Between Ms. Duff and Sam Taylor-Wood, the former YBA making her eagerly anticipated directorial debut, Julia Baird emerges as an irrepressible, if tragic force of nature.
“It’s a sad story,” notes the actress. “But it’s hard to feel miserable for her. She was so in the moment, so fabulous, so receptive to the world. What she went through was bound to produce some cracks but that can make for a terrible day or a wonderful week.”
Such nuanced, detailed characters have become Anne-Marie Duff’s stock in trade. Since emerging in Shameless alongside her husband and co-star, James McAvoy, she has earned a rep and multiple awards for a range of weighty roles, including Queen Elizabeth I in The Virgin Queen and Sasha Tolstoy in the upcoming Tolstoy biopic, The Last Station.
“You mean I go for all the miserable roles?” she laughs. “I guess so.
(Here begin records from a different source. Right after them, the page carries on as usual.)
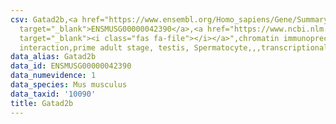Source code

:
 ```yaml
---
csv: Gatad2b,<a href="https://www.ensembl.org/Homo_sapiens/Gene/Summary?db=core;g=ENSMUSG00000042390"
  target="_blank">ENSMUSG00000042390</a>,<a href="https://www.ncbi.nlm.nih.gov/pubmed/25450459"
  target="_blank"><i class="fas fa-file"></i></a>",chromatin immunoprecipitation assay,direct
  interaction,prime adult stage, testis, Spermatocyte,,,transcriptional regulation,
data_alias: Gatad2b
data_id: ENSMUSG00000042390
data_numevidence: 1
data_species: Mus musculus
data_taxid: '10090'
title: Gatad2b
---
```

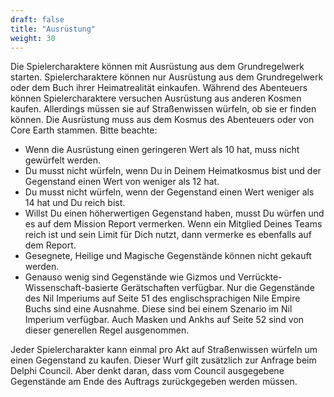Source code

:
 ```yaml
---
draft: false
title: "Ausrüstung"
weight: 30
---
```


Die Spielercharaktere können mit Ausrüstung aus dem Grundregelwerk starten.
Spielercharaktere können nur Ausrüstung aus dem Grundregelwerk oder dem Buch
ihrer Heimatrealität einkaufen. Während des Abenteuers können Spielercharaktere
versuchen Ausrüstung aus anderen Kosmen kaufen. Allerdings müssen sie auf
Straßenwissen würfeln, ob sie er finden können. Die Ausrüstung muss aus dem
Kosmus des Abenteuers oder von Core Earth stammen. Bitte beachte:

* Wenn die Ausrüstung einen geringeren Wert als 10 hat, muss nicht gewürfelt werden.
* Du musst nicht würfeln, wenn Du in Deinem Heimatkosmus bist und der
  Gegenstand einen Wert von weniger als 12 hat.
* Du musst nicht würfeln, wenn der Gegenstand einen Wert weniger als 14 hat und
  Du reich bist.
* Willst Du einen höherwertigen Gegenstand haben, musst Du würfen und es auf
  dem Mission Report vermerken. Wenn ein Mitglied Deines Teams reich ist und sein
  Limit für Dich nutzt, dann vermerke es ebenfalls auf dem Report.
* Gesegnete, Heilige und Magische Gegenstände können nicht gekauft werden.
* Genauso wenig sind Gegenstände wie Gizmos und Verrückte-Wissenschaft-basierte
	Gerätschaften verfügbar. Nur die Gegenstände des Nil Imperiums auf Seite 51
	des englischsprachigen Nile Empire Buchs sind eine Ausnahme. Diese sind bei
	einem Szenario im Nil Imperium verfügbar. Auch Masken und Ankhs auf Seite 52
  sind von dieser generellen Regel ausgenommen.

Jeder Spielercharakter kann einmal pro Akt auf Straßenwissen würfeln um einen
Gegenstand zu kaufen. Dieser Wurf gilt zusätzlich zur Anfrage beim Delphi
Council. Aber denkt daran, dass vom Council ausgegebene Gegenstände am Ende des
Auftrags zurückgegeben werden müssen.

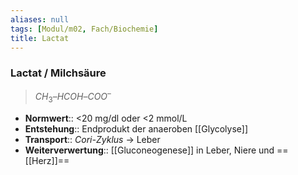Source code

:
```yaml
---
aliases: null
tags: [Modul/m02, Fach/Biochemie]
title: Lactat
---
```

### Lactat / Milchsäure
> $CH_{3} – HCOH – COO^{–}$
- **Normwert**:: <20 mg/dl oder <2 mmol/L
- **Entstehung**:: Endprodukt der anaeroben [[Glycolyse]]
- **Transport**:: *Cori-Zyklus* → Leber
- **Weiterverwertung**:: [[Gluconeogenese]] in Leber, Niere und ==[[Herz]]==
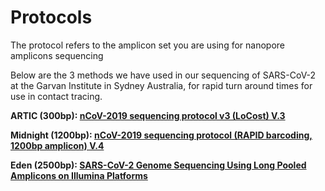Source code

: # Protocols

The protocol refers to the amplicon set you are using for nanopore amplicons sequencing

Below are the 3 methods we have used in our sequencing of SARS-CoV-2 at the Garvan Institute in Sydney Australia, for rapid turn around times for use in contact tracing.


**ARTIC (300bp): [nCoV-2019 sequencing protocol v3 (LoCost) V.3](https://www.protocols.io/view/ncov-2019-sequencing-protocol-v3-locost-bh42j8ye)**

**Midnight (1200bp): [nCoV-2019 sequencing protocol (RAPID barcoding, 1200bp amplicon) V.4](https://www.protocols.io/view/ncov-2019-sequencing-protocol-rapid-barcoding-1200-bh7hj9j6)**

**Eden (2500bp): [SARS-CoV-2 Genome Sequencing Using Long Pooled Amplicons on Illumina Platforms](https://www.protocols.io/view/sars-cov-2-genome-sequencing-using-long-pooled-amp-befyjbpw)**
They’re often women who are in terrible circumstances but quite often that’s what brings out the best in a person or in a character.”
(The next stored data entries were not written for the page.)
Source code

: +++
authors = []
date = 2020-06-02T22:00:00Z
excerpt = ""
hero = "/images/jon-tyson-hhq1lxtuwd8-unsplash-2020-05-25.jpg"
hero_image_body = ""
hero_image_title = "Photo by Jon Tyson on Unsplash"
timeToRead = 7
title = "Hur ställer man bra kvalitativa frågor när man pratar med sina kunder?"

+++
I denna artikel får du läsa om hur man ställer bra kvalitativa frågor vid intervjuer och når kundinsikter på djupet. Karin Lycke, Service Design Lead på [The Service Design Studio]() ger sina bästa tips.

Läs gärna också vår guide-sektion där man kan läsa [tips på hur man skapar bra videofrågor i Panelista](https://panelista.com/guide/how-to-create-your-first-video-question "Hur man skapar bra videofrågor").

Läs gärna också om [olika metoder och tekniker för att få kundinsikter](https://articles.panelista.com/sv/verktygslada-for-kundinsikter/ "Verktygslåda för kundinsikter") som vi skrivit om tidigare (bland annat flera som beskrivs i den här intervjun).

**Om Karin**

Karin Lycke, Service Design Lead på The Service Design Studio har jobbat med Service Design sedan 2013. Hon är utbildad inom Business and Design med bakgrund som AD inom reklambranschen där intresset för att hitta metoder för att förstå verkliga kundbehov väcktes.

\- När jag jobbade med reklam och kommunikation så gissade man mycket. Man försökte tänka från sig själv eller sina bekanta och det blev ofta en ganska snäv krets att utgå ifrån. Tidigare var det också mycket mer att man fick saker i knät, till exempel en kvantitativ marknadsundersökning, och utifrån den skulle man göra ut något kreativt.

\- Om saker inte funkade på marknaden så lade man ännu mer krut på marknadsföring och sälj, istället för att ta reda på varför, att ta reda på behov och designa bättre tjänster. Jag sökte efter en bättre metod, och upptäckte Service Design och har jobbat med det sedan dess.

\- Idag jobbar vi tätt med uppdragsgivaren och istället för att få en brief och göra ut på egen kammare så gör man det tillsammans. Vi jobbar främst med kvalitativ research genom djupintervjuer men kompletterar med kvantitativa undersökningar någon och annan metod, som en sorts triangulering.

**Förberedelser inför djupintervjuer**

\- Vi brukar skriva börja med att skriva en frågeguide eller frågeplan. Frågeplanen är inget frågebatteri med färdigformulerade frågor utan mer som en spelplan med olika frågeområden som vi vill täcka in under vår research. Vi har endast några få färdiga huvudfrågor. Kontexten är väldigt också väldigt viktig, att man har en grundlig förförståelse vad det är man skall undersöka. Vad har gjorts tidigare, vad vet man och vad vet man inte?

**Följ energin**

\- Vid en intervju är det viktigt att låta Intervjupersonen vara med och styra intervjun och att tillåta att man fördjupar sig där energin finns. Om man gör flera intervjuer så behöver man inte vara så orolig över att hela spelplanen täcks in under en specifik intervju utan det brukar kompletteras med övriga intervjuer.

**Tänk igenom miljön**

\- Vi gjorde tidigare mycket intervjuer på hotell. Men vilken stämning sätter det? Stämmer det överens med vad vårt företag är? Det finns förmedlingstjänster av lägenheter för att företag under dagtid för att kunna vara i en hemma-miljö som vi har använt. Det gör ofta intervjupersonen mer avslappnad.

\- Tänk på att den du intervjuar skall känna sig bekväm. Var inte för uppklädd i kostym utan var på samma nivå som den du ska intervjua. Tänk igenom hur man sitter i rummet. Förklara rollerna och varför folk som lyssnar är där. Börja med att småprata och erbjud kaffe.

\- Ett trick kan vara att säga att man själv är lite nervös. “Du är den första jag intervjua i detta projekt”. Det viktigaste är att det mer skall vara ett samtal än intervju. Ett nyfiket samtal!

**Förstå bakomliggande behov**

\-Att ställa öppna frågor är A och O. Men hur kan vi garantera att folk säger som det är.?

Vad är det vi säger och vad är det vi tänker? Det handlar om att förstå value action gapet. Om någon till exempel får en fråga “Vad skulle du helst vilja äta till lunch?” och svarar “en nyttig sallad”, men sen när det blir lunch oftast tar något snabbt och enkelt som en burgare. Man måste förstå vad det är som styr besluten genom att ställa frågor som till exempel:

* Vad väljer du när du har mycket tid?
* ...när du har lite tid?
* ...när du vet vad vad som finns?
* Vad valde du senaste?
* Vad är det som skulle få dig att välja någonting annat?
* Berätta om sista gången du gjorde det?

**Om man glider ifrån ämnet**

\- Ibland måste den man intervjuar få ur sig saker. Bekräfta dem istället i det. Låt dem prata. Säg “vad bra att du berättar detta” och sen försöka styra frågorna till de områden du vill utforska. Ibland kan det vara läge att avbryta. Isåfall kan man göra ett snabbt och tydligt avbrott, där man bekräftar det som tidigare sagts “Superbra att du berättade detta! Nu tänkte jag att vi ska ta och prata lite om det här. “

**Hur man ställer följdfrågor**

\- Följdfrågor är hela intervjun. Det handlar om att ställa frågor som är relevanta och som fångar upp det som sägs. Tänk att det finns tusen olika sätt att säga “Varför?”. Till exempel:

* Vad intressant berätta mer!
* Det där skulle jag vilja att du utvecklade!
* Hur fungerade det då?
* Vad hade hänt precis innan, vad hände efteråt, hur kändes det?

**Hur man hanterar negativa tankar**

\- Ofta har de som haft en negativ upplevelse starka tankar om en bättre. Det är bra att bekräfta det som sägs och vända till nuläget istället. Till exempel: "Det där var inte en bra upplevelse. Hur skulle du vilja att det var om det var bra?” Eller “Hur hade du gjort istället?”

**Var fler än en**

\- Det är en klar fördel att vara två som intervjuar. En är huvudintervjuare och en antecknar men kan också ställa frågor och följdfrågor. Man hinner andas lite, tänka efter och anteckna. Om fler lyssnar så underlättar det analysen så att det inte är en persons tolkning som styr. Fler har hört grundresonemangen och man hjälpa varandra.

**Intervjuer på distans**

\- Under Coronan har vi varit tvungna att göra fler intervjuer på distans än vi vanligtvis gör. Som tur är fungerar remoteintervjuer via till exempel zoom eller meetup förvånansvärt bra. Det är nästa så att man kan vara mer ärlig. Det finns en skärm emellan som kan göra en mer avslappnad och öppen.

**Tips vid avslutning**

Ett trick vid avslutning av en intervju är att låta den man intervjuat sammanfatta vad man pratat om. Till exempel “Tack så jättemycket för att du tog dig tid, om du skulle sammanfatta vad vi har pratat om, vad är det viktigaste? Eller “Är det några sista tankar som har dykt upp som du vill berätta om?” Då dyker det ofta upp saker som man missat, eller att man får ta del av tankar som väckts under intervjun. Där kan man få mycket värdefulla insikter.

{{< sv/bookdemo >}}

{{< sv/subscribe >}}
Her various onscreen tragedies stand in marked contrast to her own cheerful disposition and uncomplicated lifestyle. She and her husband’s love of simpler things – hiking, baking and camping, are a few of Ms. Duff’s favourite pastimes – has inspired such shocking celebrity headlines as; “The modest heart-throb: Atonement star James McAvoy’s tiny flat and £1,000 Nissan Micra”.
We can only put her good sense down to a fine lineage: If her Donegal-born mum and Meath-born dad weren’t enough to qualify her for the national squad, she has also worked extensively on this side of the channel as the star of The Magdalene Sisters and Garage.
“I have absolutely loads of Irish relatives,” she says. “So I’m a very lucky girl. And I’m even luckier to have worked with Pat Shortt. I’m a huge fan. I mean, who isn’t? I knew he was going to be brilliant in Garage even before we started shooting. He’s one of those comedians who carries an incredible amount of pathos.”
In addition to our nod for Honorary Irish Actress of the Decade, Ms. Duff received further endorsement when a certain rock widow sat down to watch Nowhere Boy recently.
“I wasn’t there or anything,” she says excitedly. “But I did hear back that Yoko Ono loved the film. For me that’s better than any award. That the people who were around John Lennon could see him in the movie.”